Text excerpt

Start of Block

Reading Binary File into a Structure (C++)

Question

So I\'m having a bit of an issue of not being able to properly read a binary file into my structure. The structure is this:

struct Student
{
    char name[25];
         


        

Answer 1

Without seeing the code that writes the data, I'm guessing that you write the data the way you read it in the first example, each element one by one. Then each record in the file will indeed be 37 bytes.

However, since the compiler pads structures to put members on nice boundaries for optimization reasons, your structure is 40 bytes. So when you read the complete structure in a single call, then you actually read 40 bytes at a time, which means that your reading will go out of phase with the actual records in the file.

You either have to re-implement the writing to write the complete structure in one go, or use the first method of reading where you're reading one member field at a time.

Answer 2

A simple workaround is to pack your structure to 1 byte

using gcc

struct __attribute__((packed)) Student
{
    char name[25];
    int quiz1;
    int quiz2;
    int quiz3;
};

using msvc

#pragma pack(push, 1) //set padding to 1 byte, saves previous value
struct  Student
{
    char name[25];
    int quiz1;
    int quiz2;
    int quiz3;
};
#pragma pack(pop) //restore previous pack value

EDIT : As user ahans states : pragma pack is supported by gcc since version 2.7.2.3 (released in 1997) so it seems safe to use pragma pack as the only packed notation if you are targetting msvc and gcc

Answer 3

There is more than one way to solve the problem of this thread. Here is a solution based on using union of a struct and a char buf:

#include <fstream>
#include <sstream>
#include <iomanip>
#include <string>

/*
This is the main idea of the technique: Put the struct
inside a union. And then put a char array that is the
number of chars needed for the array.

union causes sStudent and buf to be at the exact same
place in memory. They overlap each other!
*/
union uStudent
{
    struct sStudent
    {
        char name[25];
        int quiz1;
        int quiz2;
        int quiz3;
    } field;

    char buf[ sizeof(sStudent) ];    // sizeof calcs the number of chars needed
};

void create_data_file(fstream& file, uStudent* oStudent, int idx)
{
    if (idx < 0)
    {
        // index passed beginning of oStudent array. Return to start processing.
        return;
    }

    // have not yet reached idx = -1. Tail recurse
    create_data_file(file, oStudent, idx - 1);

    // write a record
    file.write(oStudent[idx].buf, sizeof(uStudent));

    // return to write another record or to finish
    return;
}


std::string read_in_data_file(std::fstream& file, std::stringstream& strm_buf)

End of Block

Task 1
Retype the binary file thread from "char buf[ sizeof(sStudent)" to "to start processing.".
The binary file thread and the entries that follow it are unrelated material.

Provided records
Start of Block

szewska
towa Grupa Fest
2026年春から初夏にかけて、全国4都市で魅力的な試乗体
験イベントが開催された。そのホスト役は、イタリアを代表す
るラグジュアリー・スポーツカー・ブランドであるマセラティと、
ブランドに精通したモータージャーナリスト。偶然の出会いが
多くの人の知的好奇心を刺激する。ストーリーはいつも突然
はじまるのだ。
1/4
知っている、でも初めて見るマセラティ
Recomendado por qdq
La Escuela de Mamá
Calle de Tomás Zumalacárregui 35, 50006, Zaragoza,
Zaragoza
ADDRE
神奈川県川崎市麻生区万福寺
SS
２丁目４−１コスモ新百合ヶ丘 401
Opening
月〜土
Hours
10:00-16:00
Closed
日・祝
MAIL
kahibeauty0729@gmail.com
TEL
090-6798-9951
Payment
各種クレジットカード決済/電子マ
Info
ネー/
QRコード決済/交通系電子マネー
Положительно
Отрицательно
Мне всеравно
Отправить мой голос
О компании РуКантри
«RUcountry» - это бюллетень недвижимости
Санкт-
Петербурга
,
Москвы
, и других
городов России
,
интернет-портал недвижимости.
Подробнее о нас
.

End of Block
Start of Block

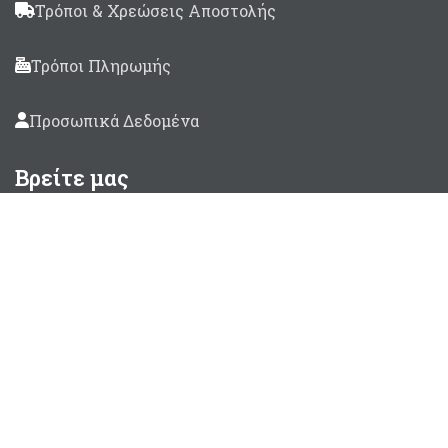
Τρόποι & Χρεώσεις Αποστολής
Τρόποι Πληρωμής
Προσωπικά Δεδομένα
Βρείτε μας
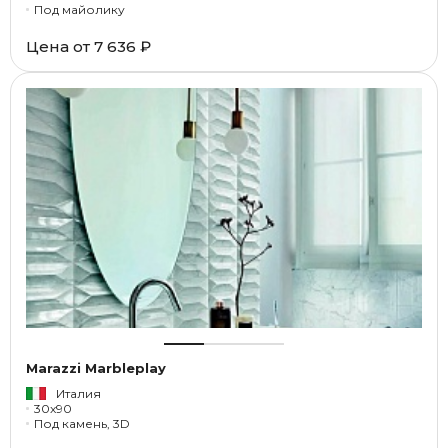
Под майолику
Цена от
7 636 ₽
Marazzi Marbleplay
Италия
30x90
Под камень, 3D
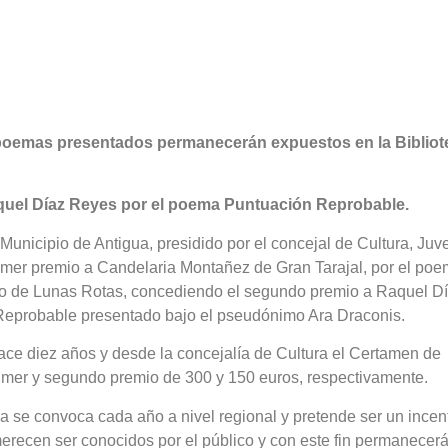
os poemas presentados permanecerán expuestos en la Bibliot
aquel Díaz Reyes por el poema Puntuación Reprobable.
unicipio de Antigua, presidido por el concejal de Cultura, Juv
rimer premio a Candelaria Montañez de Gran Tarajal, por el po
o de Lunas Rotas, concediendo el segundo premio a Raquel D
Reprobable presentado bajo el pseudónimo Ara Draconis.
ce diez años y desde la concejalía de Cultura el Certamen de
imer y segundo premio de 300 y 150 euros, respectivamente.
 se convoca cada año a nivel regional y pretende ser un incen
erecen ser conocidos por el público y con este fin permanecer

End of Block
Start of Block

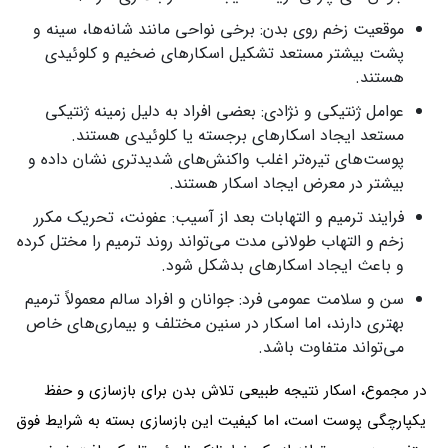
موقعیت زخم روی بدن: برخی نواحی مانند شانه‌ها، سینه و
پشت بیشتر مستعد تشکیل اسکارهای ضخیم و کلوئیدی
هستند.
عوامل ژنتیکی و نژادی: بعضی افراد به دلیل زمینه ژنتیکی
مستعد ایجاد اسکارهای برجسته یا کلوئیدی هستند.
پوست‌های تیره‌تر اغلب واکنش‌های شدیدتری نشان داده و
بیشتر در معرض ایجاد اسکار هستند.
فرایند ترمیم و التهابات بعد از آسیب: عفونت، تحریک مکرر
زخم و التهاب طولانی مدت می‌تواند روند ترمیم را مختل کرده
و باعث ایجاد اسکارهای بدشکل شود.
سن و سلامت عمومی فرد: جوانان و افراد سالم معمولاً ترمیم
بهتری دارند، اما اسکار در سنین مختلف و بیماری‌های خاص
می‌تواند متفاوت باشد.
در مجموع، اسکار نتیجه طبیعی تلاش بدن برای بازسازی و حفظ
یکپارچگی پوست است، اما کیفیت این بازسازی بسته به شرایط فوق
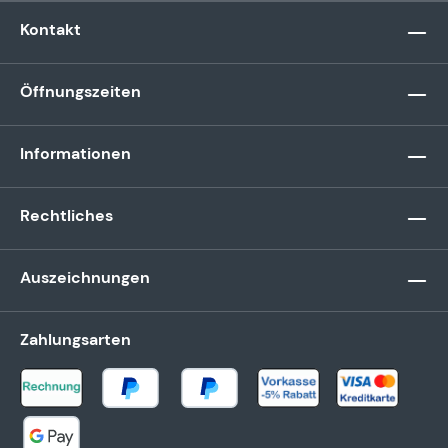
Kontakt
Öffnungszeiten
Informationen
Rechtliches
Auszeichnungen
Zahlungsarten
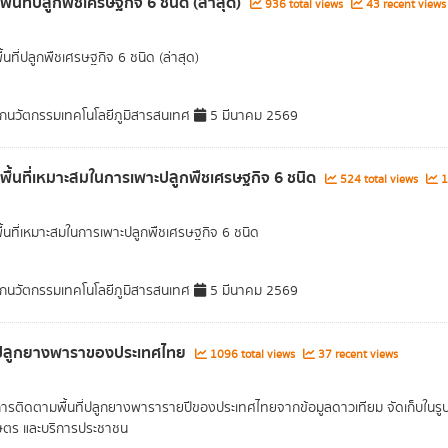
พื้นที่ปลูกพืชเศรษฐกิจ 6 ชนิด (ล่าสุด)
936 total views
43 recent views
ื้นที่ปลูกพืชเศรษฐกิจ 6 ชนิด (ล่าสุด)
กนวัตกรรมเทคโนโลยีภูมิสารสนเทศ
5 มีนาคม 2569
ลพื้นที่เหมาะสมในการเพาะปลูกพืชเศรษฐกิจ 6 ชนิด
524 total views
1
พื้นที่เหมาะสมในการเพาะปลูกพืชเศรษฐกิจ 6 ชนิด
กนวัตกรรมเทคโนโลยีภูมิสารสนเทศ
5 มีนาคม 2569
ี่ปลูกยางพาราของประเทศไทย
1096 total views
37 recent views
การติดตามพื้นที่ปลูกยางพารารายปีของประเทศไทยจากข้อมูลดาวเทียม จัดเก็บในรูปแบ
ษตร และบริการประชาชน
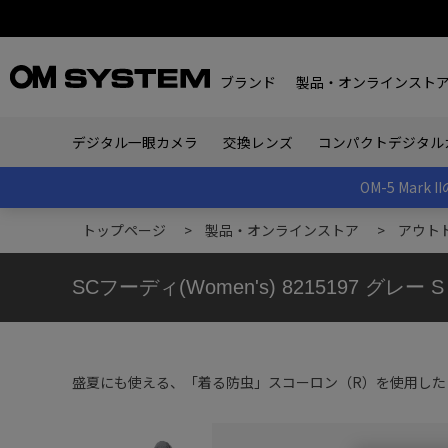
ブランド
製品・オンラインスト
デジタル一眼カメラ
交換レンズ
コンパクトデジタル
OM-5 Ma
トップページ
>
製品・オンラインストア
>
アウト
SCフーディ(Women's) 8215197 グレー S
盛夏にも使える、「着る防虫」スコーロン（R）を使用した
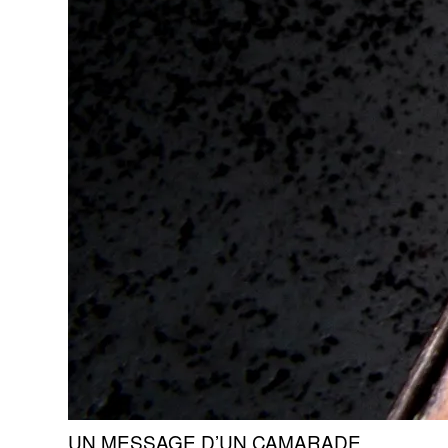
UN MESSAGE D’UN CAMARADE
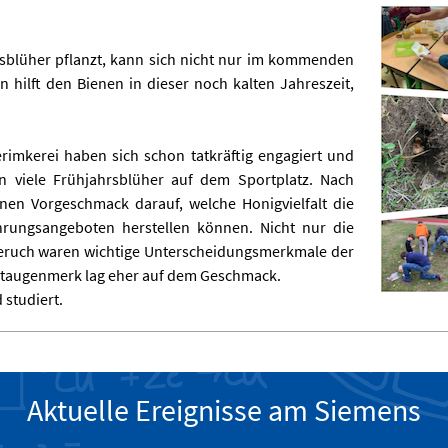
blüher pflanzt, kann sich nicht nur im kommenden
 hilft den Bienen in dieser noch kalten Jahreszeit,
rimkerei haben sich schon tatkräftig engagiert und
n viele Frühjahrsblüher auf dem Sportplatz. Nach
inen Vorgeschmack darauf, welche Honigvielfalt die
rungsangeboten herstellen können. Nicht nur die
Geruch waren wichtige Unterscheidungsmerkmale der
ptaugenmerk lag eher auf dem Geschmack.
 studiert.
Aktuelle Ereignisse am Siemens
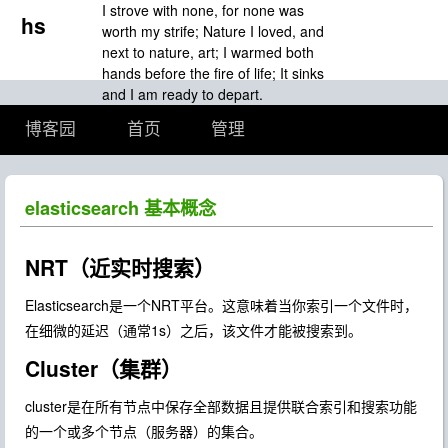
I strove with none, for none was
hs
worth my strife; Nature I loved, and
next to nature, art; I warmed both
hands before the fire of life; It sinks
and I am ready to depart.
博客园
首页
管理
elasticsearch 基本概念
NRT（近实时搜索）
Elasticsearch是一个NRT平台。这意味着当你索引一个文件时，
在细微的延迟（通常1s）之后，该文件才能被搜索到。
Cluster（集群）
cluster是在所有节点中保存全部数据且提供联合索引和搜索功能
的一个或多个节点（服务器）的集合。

End of Block

Task 2
In the entries, swap "fire" for "flame" from the line with "UN MESSAGE D’UN CAMARADE" to the line with "的一个或多个节点（服务器）的集合。", and give back only those lines with everything else unchanged. Leave out the pictures.

Expected output 1
char buf[ sizeof(sStudent) ];    // sizeof calcs the number of chars needed
};

void create_data_file(fstream& file, uStudent* oStudent, int idx)
{
    if (idx < 0)
    {
        // index passed beginning of oStudent array. Return to start processing.

Expected output 2
UN MESSAGE D’UN CAMARADE
blüher pflanzt, kann sich nicht nur im kommenden
 hilft den Bienen in dieser noch kalten Jahreszeit,
rimkerei haben sich schon tatkräftig engagiert und
n viele Frühjahrsblüher auf dem Sportplatz. Nach
inen Vorgeschmack darauf, welche Honigvielfalt die
rungsangeboten herstellen können. Nicht nur die
Geruch waren wichtige Unterscheidungsmerkmale der
ptaugenmerk lag eher auf dem Geschmack.
 studiert.
Aktuelle Ereignisse am Siemens
I strove with none, for none was
hs
worth my strife; Nature I loved, and
next to nature, art; I warmed both
hands before the flame of life; It sinks
and I am ready to depart.
博客园
首页
管理
elasticsearch 基本概念
NRT（近实时搜索）
Elasticsearch是一个NRT平台。这意味着当你索引一个文件时，
在细微的延迟（通常1s）之后，该文件才能被搜索到。
Cluster（集群）
cluster是在所有节点中保存全部数据且提供联合索引和搜索功能
的一个或多个节点（服务器）的集合。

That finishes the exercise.